The European Commission on Wednesday (23 July) proposed reducing the bloc’s energy use by 30% by 2030, leaving it up to EU heads of states to decide whether or not to endorse the target at a forthcoming summit in October.
The EU executive has been considering new targets to replace the EU’s existing 2020 goals to reduce its emissions of greenhouse gases, ramp up renewable energies and increase energy savings.
“I’m happy that the Commission unanimously agreed on a proposal for a 30% higher efficiency target,” said Günther Oettinger, the EU Commissioner responsible for energy policy.
The European Commission called the target “achievable” yet “ambitious”, arguing in its communication that it “strikes the right balance between benefits and costs”.
Tensions between Europe and Russia since the downing of the Malaysia Airlines plane put the issue of energy security once more on the agenda of policy makers. Over the past few days, civil society as well as EU parliamentarians stressed that more energy efficiency will reduce Europe’s dependency on Russian gas.
But, said the German Commissioner, “the target cannot be measured solely in one specific fossil fuel. Whether the reduction [of the energy use] is done in the gas sector, oil sector or coal sector depends on the energy policy, on the ETS policy and on national policies”.
Member states pressure
In recent weeks, the European Commission’s ambitions on energy efficiency have dropped considerably. A report by the Commission, seen by EURACTIV in June, showed a target of 40% was under consideration.
Asked why the Commission did not opt for a more ambitious target, the Commissioner pointed out that efficiency requires renovations of buildings or homes, as well as investments in innovation for utilities or products.

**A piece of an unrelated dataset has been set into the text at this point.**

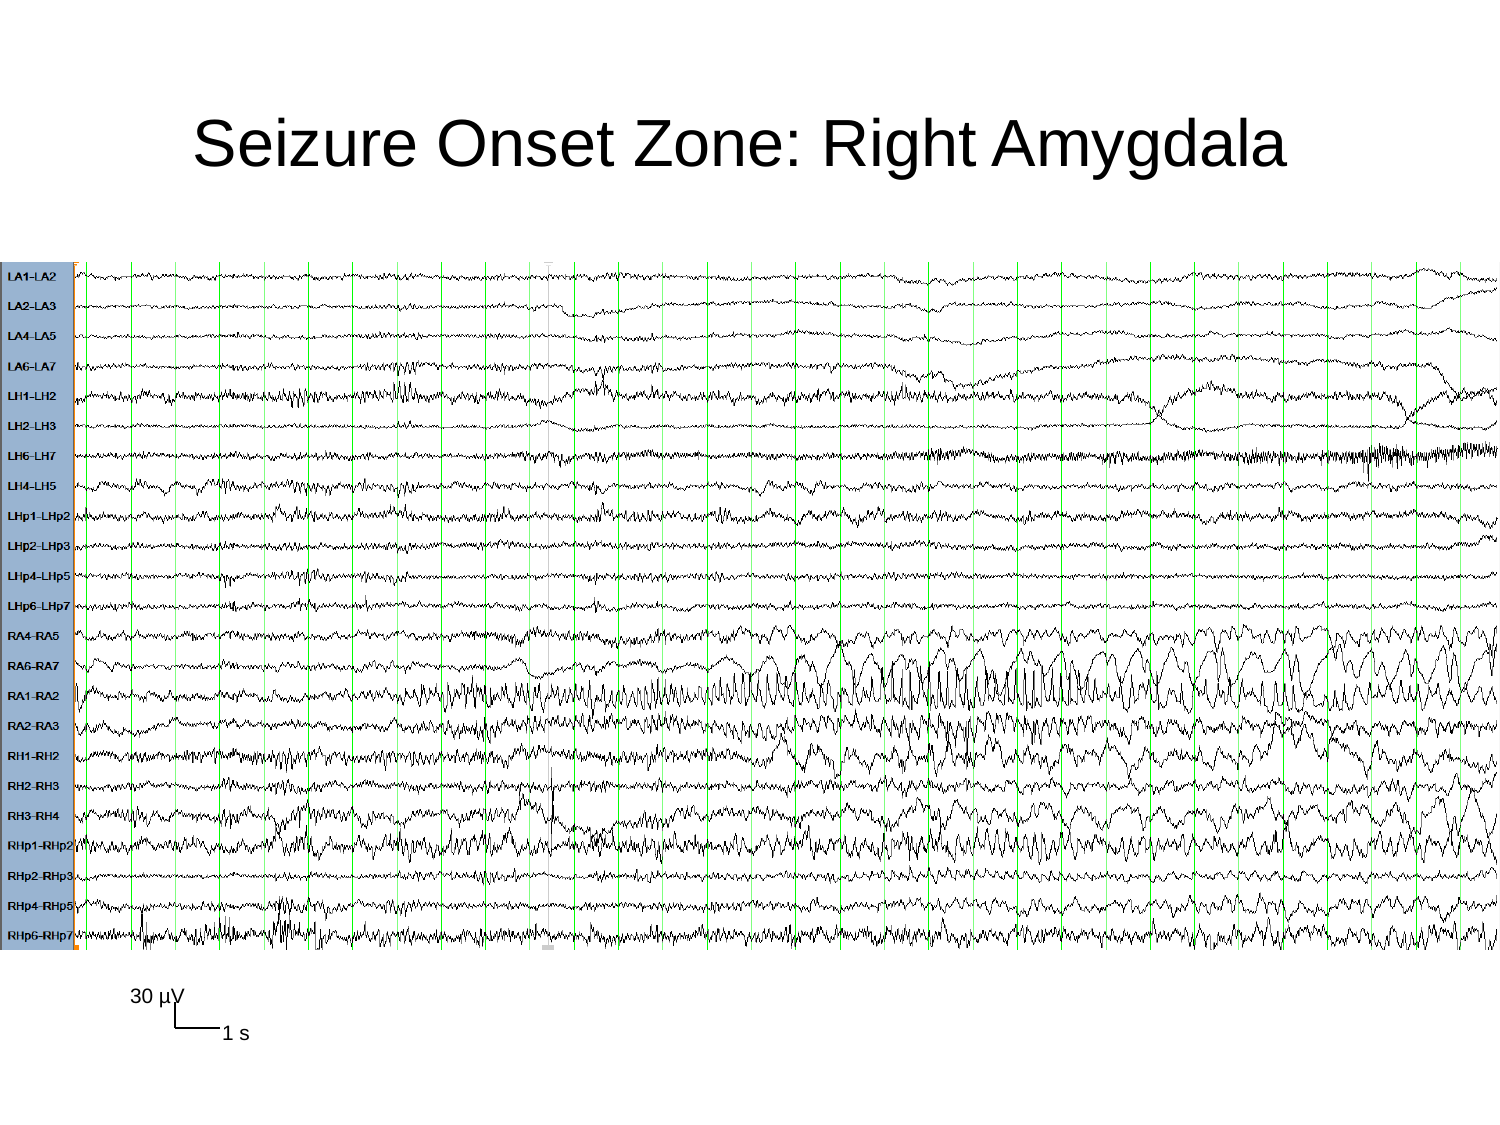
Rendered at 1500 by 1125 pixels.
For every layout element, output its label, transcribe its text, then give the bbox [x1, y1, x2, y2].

“The 30% target has a decent chance to get support in the European Council,” Oettinger said, suggesting that a higher target would likely be refused.
Ahead of the European Commission’s announcement, France’s energy minister was reported to support the 30% figure as a compromise, together with Germany.

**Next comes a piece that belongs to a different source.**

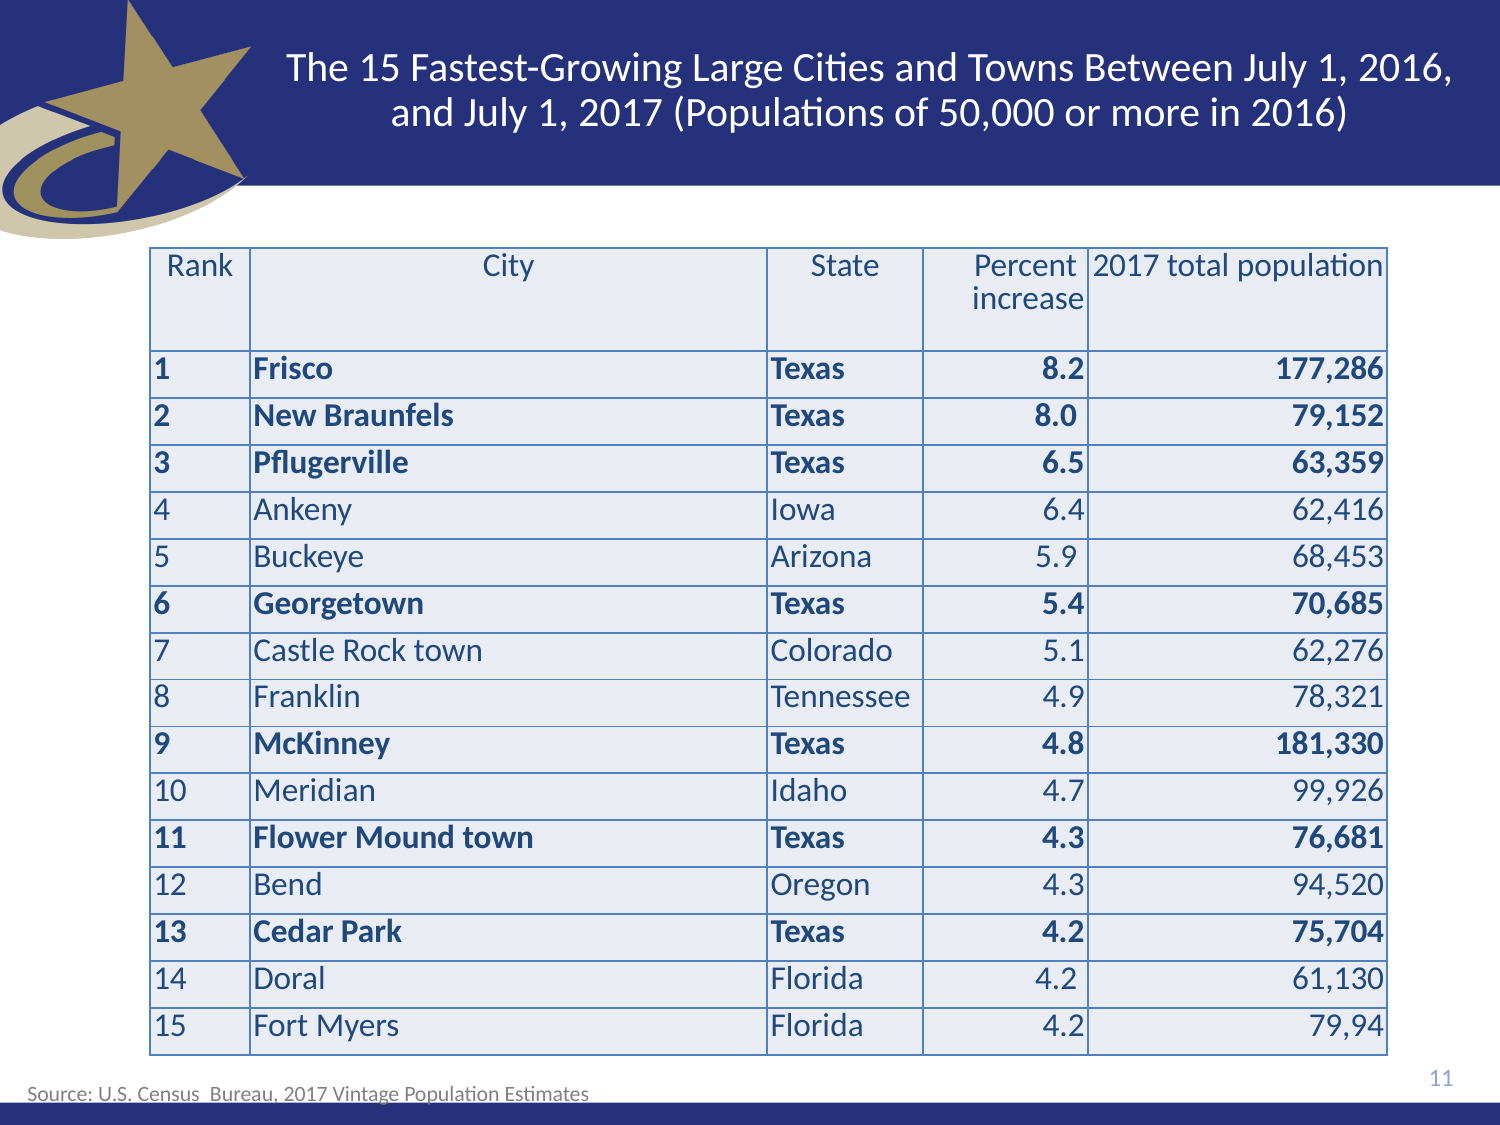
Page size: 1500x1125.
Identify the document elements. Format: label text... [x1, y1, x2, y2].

“We’ve been discussing the issue of energy efficiency more intensely with the member states, but also with the European Parliament,” Oettinger stated. “It is the figure we are going to take to the Council and we’re going to ask for feedback: is it something you can support politically and are you willing to make it binding.”
In October, the communication will land on the table of national governments in Council. While member states are expected to go for the suggested target, another key question is whether that should be binding or not.
Following the announcement, civil society organisations, as well as business representatives, called the decision of the Commission to land at 30% “downright irresponsible” and “a recipe for failure”. MEPs from all mainstream factions in the Europe, too, spoke out clearly, stressing that the European Parliament backed a 40% target earlier this year. (See positions below.)
Targets for 2020 not reached
EURACTIV reported Wednesday (23 July) on the assessment on the EU’s 2020 targets, released jointly with the 2030 target. The EU will fail to reach its goals on saving energy and improving energy efficiency, the Commission officially acknowledged on Wednesday.
“By our analysis we can say we will be achieving 18% to 19% of energy efficiency,” Oettinger commented to reporters.
According to the EU executive, the outcome for 2020 lies in the hands of member states: “If the member states were prepared to implement fully the legally binding measures, then we would achieve the 20% figure,” said Oettinger.